* _Task details_
Wherever a picture appears, leave it out, and transcribe the rest of the records exactly.

BEGIN

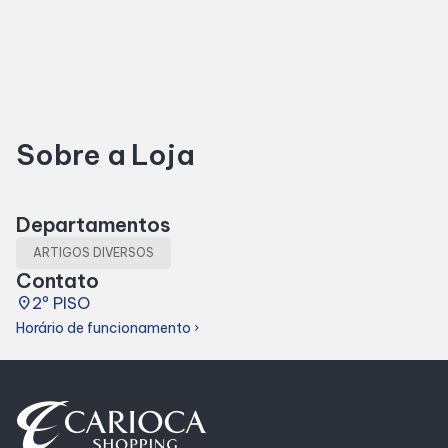
Horários
Entretenimento
Sobre a Loja
Cinema
Fique por dentro
Departamentos
ARTIGOS DIVERSOS
Eventos
Contato
place
2º PISO
Horário de funcionamento
chevron_right
Lojas e Restaurantes
Lojas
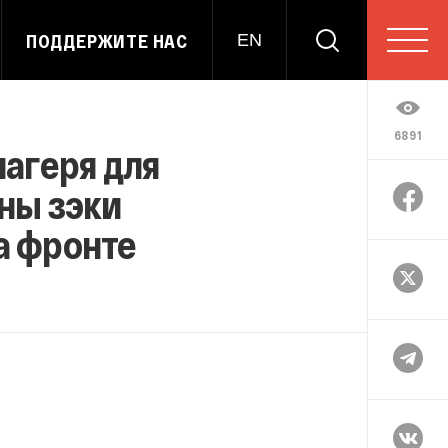
ПОДДЕРЖИТЕ НАС
EN
6891
лагеря для
ны зэки
а фронте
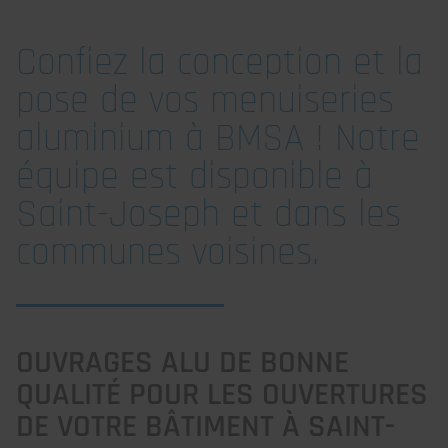
Confiez la conception et la
pose de vos menuiseries
aluminium à BMSA ! Notre
équipe est disponible à
Saint-Joseph et dans les
communes voisines.
OUVRAGES ALU DE BONNE
QUALITÉ POUR LES OUVERTURES
DE VOTRE BÂTIMENT À SAINT-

END

* _Solution_
Horários
Entretenimento
Sobre a Loja
Cinema
Fique por dentro
Departamentos
ARTIGOS DIVERSOS
Eventos
Contato
place
2º PISO
Horário de funcionamento
chevron_right
Lojas e Restaurantes
Lojas
ПОДДЕРЖИТЕ НАС
EN
6891
лагеря для
ны зэки
а фронте
Confiez la conception et la
pose de vos menuiseries
aluminium à BMSA ! Notre
équipe est disponible à
Saint-Joseph et dans les
communes voisines.
OUVRAGES ALU DE BONNE
QUALITÉ POUR LES OUVERTURES
DE VOTRE BÂTIMENT À SAINT-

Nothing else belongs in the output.